Deux vols pour Alger, dont l'un était prévu jeudi, doivent partir de l'aéroport de Lille-Lesquin ce vendredi, selon Mohammed Zerrouki, responsable régional d'Air Algérie.Pour Alger, «nous avons préféré commencer par le vol de rattrapage, car les gens sont épuisés», a indiqué Mohammed Zerrouki. Une soixantaine de clients d'Air Algérie ont passé la nuit dans des hôtels à proximité de l'aéroport.

Levée des sanctions contre les grévistes

La grève des personnels navigants d'Air Algérie pour des augmentations salariales et le statut des 900 stewards et hôtesses de l'air a pris fin jeudi soir.

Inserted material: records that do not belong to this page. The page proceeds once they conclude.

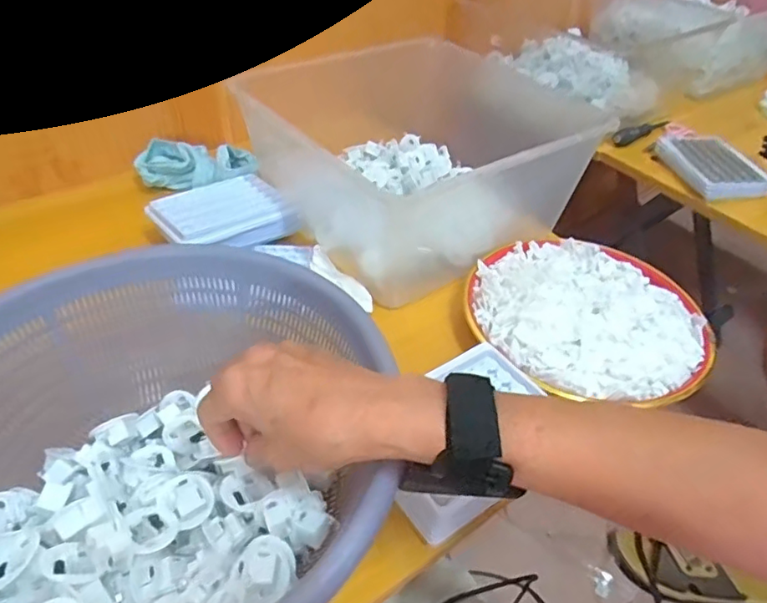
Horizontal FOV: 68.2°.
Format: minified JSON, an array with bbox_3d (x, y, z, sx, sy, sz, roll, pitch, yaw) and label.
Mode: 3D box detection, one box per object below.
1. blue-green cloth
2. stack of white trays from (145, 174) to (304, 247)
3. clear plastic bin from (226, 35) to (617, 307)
[{"bbox_3d":[-0.220,-0.162,0.674,0.148,0.048,0.072,14,44,10],"label":"blue-green cloth"},{"bbox_3d":[-0.165,-0.090,0.594,0.132,0.026,0.102,-29,52,-31],"label":"stack of white trays"},{"bbox_3d":[0.008,-0.185,0.654,0.287,0.129,0.366,-30,53,-31],"label":"clear plastic bin"}]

Des vols de remplacement avaient déjà permis d'acheminer toute la journée une partie des milliers de vacanciers bloqués en France depuis quatre jours.

Les grévistes ont décidé de reprendre le travail après des discussions avec le bureau du Premier ministre algérien, Ahmed Ouyahia, sans la direction d'Air Algérie, selon le président du syndicat des personnels navigants, Yassine Hamamouche. Le bureau du Premier Ministre «s'est engagé à lever toutes les sanctions contre les grévistes et à l'annulation des décisions de licenciement contre les meneurs de la grève», selon Yassine Hamamouche. La presse algérienne situait le nombre de licenciés entre 20 et 46 sur 900.